Bird News from Robin Newlin
Many thanks to Dr. Jung Jiseok and Miss Han Gasun of the Border Peace School for all sorts of help and hospitality. Clear weather and relative warmth in Cheolweon; patchy snow on the ground and thin ice on the larger streams and ponds. Highlights from the afternoon of Nov. 30: about 100 White-naped Cranes and 30 Red-crowned Cranes, mostly in small “family groups” of 3 or 4. One brief Upland Buzzard and a few slow-circling Eastern Buzzards. Even slower, 4 Cinereous Vultures. Also 2 Common Kestrels and a Eurasian Sparrowhawk. Several Common Pheasants. One distant skein of Bean Geese and a few flocks (c.500 and 200 birds) of White-fronted Geese. On So-i-San, several Great Tits, 3 Yellow-throated Buntings, a Eurasian Nuthatch, and a very welcome male and female Pallas’ Rosefinch. Also from the car—a fast drive-by/fly-by flock over the fields of likely (from structure and flight) Lapland Longspurs—at least 100.

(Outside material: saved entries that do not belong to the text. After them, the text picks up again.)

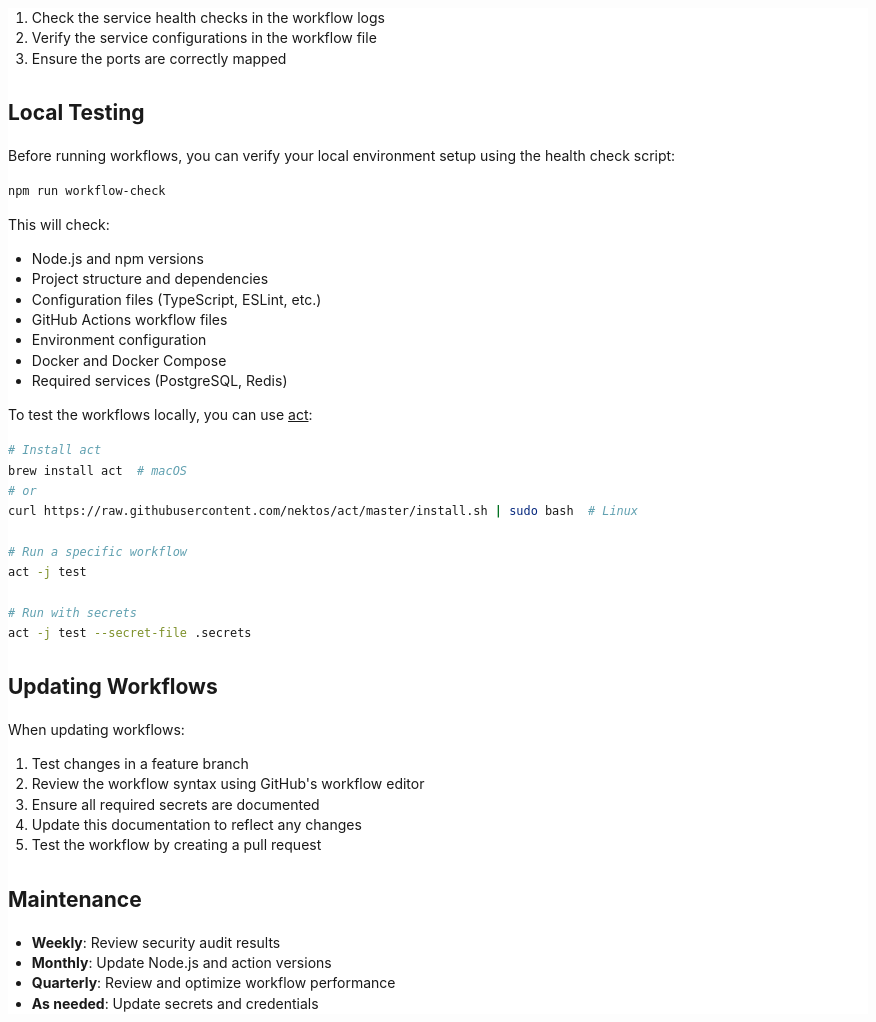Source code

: 1. Check the service health checks in the workflow logs
2. Verify the service configurations in the workflow file
3. Ensure the ports are correctly mapped

## Local Testing

Before running workflows, you can verify your local environment setup using the health check script:

```bash
npm run workflow-check
```

This will check:
- Node.js and npm versions
- Project structure and dependencies
- Configuration files (TypeScript, ESLint, etc.)
- GitHub Actions workflow files
- Environment configuration
- Docker and Docker Compose
- Required services (PostgreSQL, Redis)

To test the workflows locally, you can use [act](https://github.com/nektos/act):

```bash
# Install act
brew install act  # macOS
# or
curl https://raw.githubusercontent.com/nektos/act/master/install.sh | sudo bash  # Linux

# Run a specific workflow
act -j test

# Run with secrets
act -j test --secret-file .secrets
```

## Updating Workflows

When updating workflows:

1. Test changes in a feature branch
2. Review the workflow syntax using GitHub's workflow editor
3. Ensure all required secrets are documented
4. Update this documentation to reflect any changes
5. Test the workflow by creating a pull request

## Maintenance

- **Weekly**: Review security audit results
- **Monthly**: Update Node.js and action versions
- **Quarterly**: Review and optimize workflow performance
- **As needed**: Update secrets and credentials
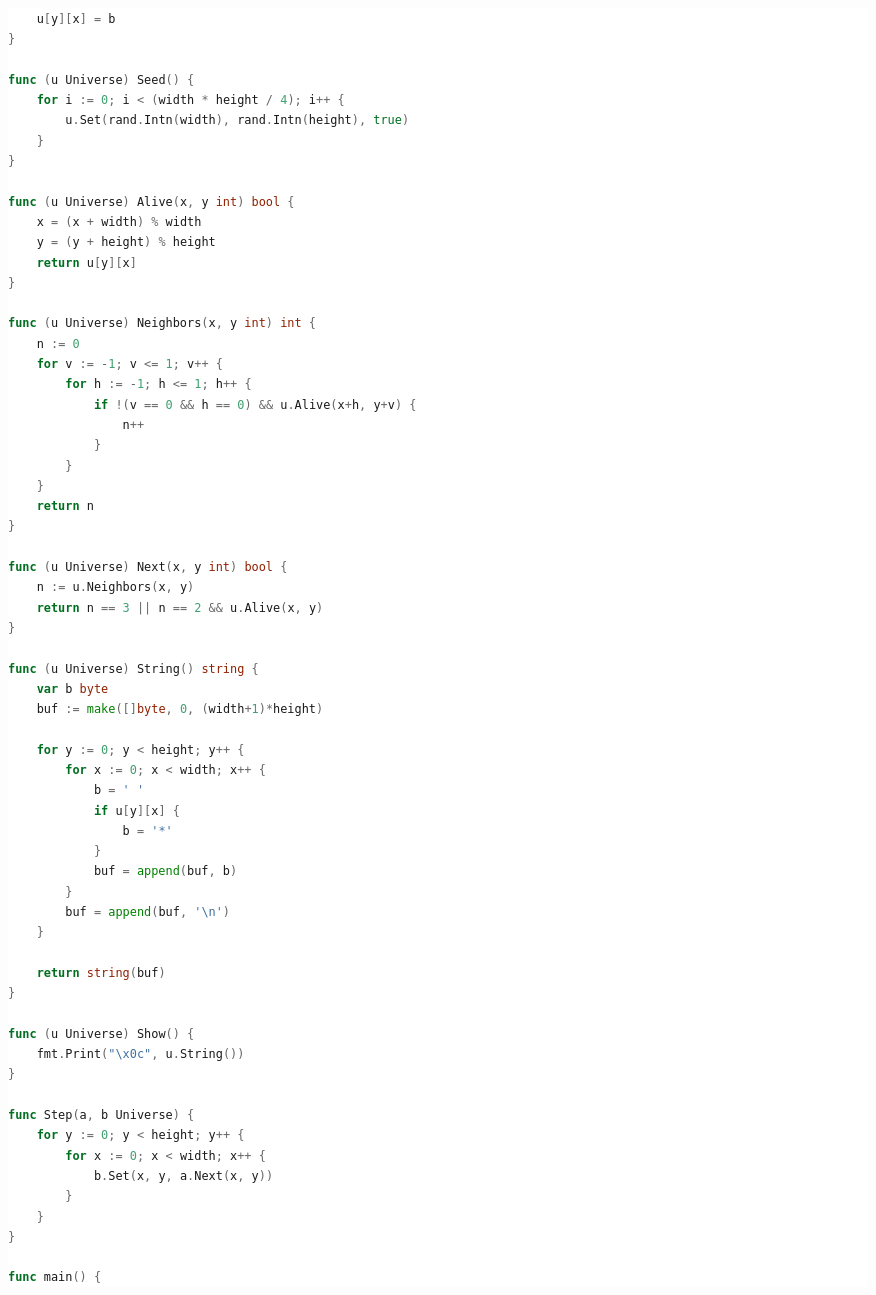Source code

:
 ```go
	u[y][x] = b
}

func (u Universe) Seed() {
	for i := 0; i < (width * height / 4); i++ {
		u.Set(rand.Intn(width), rand.Intn(height), true)
	}
}

func (u Universe) Alive(x, y int) bool {
	x = (x + width) % width
	y = (y + height) % height
	return u[y][x]
}

func (u Universe) Neighbors(x, y int) int {
	n := 0
	for v := -1; v <= 1; v++ {
		for h := -1; h <= 1; h++ {
			if !(v == 0 && h == 0) && u.Alive(x+h, y+v) {
				n++
			}
		}
	}
	return n
}

func (u Universe) Next(x, y int) bool {
	n := u.Neighbors(x, y)
	return n == 3 || n == 2 && u.Alive(x, y)
}

func (u Universe) String() string {
	var b byte
	buf := make([]byte, 0, (width+1)*height)

	for y := 0; y < height; y++ {
		for x := 0; x < width; x++ {
			b = ' '
			if u[y][x] {
				b = '*'
			}
			buf = append(buf, b)
		}
		buf = append(buf, '\n')
	}

	return string(buf)
}

func (u Universe) Show() {
	fmt.Print("\x0c", u.String())
}

func Step(a, b Universe) {
	for y := 0; y < height; y++ {
		for x := 0; x < width; x++ {
			b.Set(x, y, a.Next(x, y))
		}
	}
}

func main() {
```
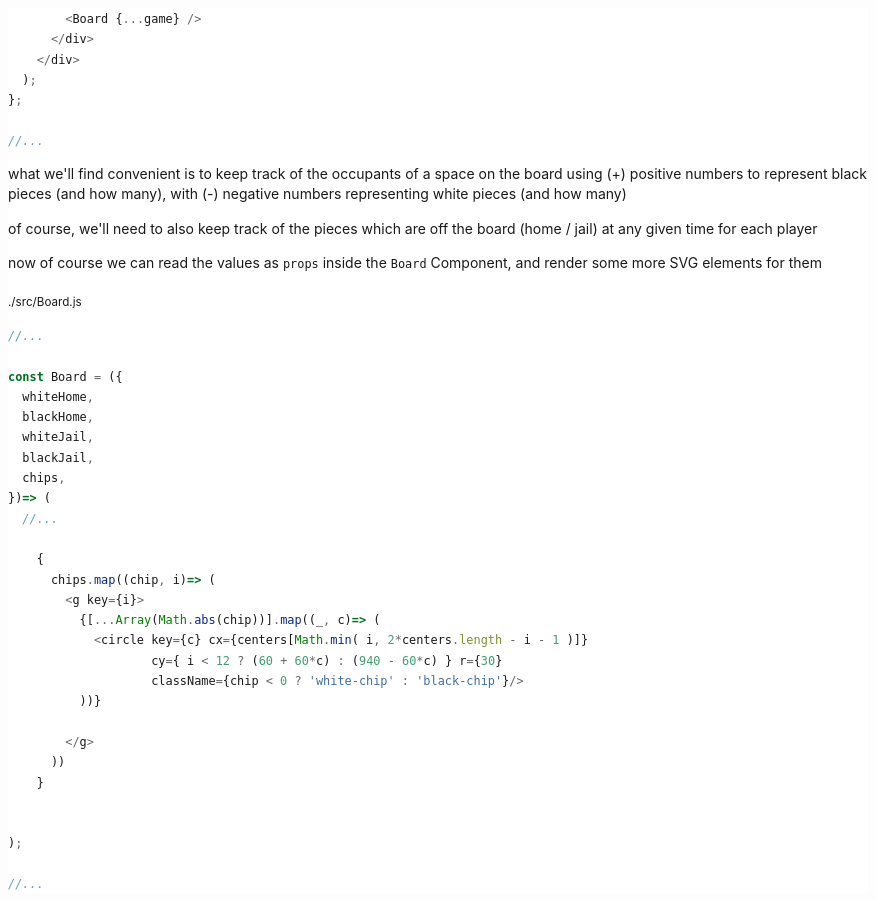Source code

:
 ```js
        <Board {...game} />
      </div>
    </div>
  );
};

//...
```

what we'll find convenient is to keep track of the occupants of a space on the board using (+) positive numbers to represent black pieces (and how many), with (-) negative numbers representing white pieces (and how many)

of course, we'll need to also keep track of the pieces which are off the board (home / jail) at any given time for each player


now of course we can read the values as `props` inside the `Board` Component, and render some more SVG elements for them


<sub>./src/Board.js</sub>
```js
//...

const Board = ({
  whiteHome,
  blackHome,
  whiteJail,
  blackJail,
  chips,
})=> (
  //...

    {
      chips.map((chip, i)=> (
        <g key={i}>
          {[...Array(Math.abs(chip))].map((_, c)=> (
            <circle key={c} cx={centers[Math.min( i, 2*centers.length - i - 1 )]}
                    cy={ i < 12 ? (60 + 60*c) : (940 - 60*c) } r={30}
                    className={chip < 0 ? 'white-chip' : 'black-chip'}/>
          ))}

        </g>
      ))
    }


);

//...
```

The morning of the 1st dawned very foggy: rising temperatures meeting snow and ice. A stop at the heavily shrouded lake hinted at many hundreds of geese on the water, Beans and White-fronts both; about 60 Mallards swam within sight and a single Whooper Swan flew out of the murk. Later, the sun rose and the fog dissipated; we spent the rest of the morning watching cranes (with probably 50+ Red-crowns) and crane society, wonderfully complex and cooperative—skylarks calling overhead.